The study’s geolocalization data could help inform conservation efforts in a number of ways. First, it can help ensure that chimpanzees seized from the illegal pet trade are relocated to sanctuaries in their countries of origin as per international standards.
“Second, when sequencing confiscated individuals or wildlife products (e.g., bushmeat), it can allow for the detection of poaching hotspots, so relevant authorities can enforce national and international laws enacted for protected species,” the study says.
Broadly, the research demonstrates how non-invasive samples can be used as a source of genomic sequencing for population and conservation purposes. According to the study, the target capture approach used can be applied to understanding other great ape and primate species.
Since the analysis was limited to a portion of the genome, the scientists said they couldn’t resolve the entire question of bonobo introgression in central chimpanzees. Further, fecal samples may have had some contamination from DNA from species in the chimp diet. In addition, despite the extensive sampling, there was still underrepresentation of some areas in the research, necessitating future studies.
Despite these limitations, Danish geneticist and chimpanzee researcher Christina Hvilsom, who was not part of this research, said the methodology used was “sound” and offers “great potential for future studies.”
The study does more than just add to the trove of previous scientific efforts on chimpanzee demographic history, Hvilsom said, citing research that she contributed to in 2020 that also showed how genetics can be used to determine the geographical origin of chimpanzees confiscated from illegal trade.
“[This] pioneering work was a bit rough in terms of predictive power of geographical origin. The Fontsere et al. [study] brings a much more extensive sampling and hence more complete coverage of the total distribution range of the chimpanzee, which makes their predictive power better than what has previously been published,” Hvilsom told Mongabay.

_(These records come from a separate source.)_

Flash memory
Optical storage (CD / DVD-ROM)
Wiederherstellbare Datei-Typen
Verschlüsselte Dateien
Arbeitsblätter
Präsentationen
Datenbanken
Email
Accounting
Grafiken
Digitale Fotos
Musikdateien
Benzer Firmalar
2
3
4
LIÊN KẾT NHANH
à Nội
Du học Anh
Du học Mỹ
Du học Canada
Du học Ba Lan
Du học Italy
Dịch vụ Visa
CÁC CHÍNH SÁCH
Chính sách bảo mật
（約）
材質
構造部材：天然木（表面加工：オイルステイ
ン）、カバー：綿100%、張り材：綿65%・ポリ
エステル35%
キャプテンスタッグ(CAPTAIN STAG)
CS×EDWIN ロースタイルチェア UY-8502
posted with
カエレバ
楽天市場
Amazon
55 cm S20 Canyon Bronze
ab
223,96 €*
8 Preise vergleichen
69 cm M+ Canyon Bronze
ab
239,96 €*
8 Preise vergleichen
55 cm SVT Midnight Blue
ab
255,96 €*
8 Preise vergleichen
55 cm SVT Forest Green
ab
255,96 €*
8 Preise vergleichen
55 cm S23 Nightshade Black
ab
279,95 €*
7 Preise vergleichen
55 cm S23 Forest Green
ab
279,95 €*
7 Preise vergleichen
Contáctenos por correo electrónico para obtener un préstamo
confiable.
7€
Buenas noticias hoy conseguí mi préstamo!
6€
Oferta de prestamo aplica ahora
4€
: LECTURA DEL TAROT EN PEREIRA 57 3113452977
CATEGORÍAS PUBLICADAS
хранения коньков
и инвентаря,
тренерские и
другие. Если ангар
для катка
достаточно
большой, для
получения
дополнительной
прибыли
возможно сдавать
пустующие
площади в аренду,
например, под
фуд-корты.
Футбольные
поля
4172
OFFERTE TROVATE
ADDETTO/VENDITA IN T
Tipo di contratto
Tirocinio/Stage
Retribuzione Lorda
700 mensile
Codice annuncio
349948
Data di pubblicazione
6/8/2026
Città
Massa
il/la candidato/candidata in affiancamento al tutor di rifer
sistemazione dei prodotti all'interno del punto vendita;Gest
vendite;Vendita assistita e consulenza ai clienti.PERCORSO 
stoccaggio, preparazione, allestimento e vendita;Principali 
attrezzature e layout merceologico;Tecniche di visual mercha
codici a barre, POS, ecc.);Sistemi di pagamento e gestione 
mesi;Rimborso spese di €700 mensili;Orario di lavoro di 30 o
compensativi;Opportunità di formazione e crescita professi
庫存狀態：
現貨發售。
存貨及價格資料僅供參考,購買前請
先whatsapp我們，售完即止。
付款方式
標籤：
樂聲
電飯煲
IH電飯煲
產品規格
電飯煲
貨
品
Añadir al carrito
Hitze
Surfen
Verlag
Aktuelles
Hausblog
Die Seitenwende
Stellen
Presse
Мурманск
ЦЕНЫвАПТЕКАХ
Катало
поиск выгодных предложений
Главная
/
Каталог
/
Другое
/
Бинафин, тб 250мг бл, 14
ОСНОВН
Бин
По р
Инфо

She added that like other studies before it, the current research is significant because it showcases how genetics can be used as a practical tool in conservation of chimpanzees or other species through mapping of illegal trading routes and hotspots of the illegal trade and usage of results in prosecutions of poachers.
With continued research, more sampling gaps in the chimpanzee distribution range can be closed and the geotagging tool that this research has produced can be “more fine-grained in terms of predictive power,” Hvilsom said.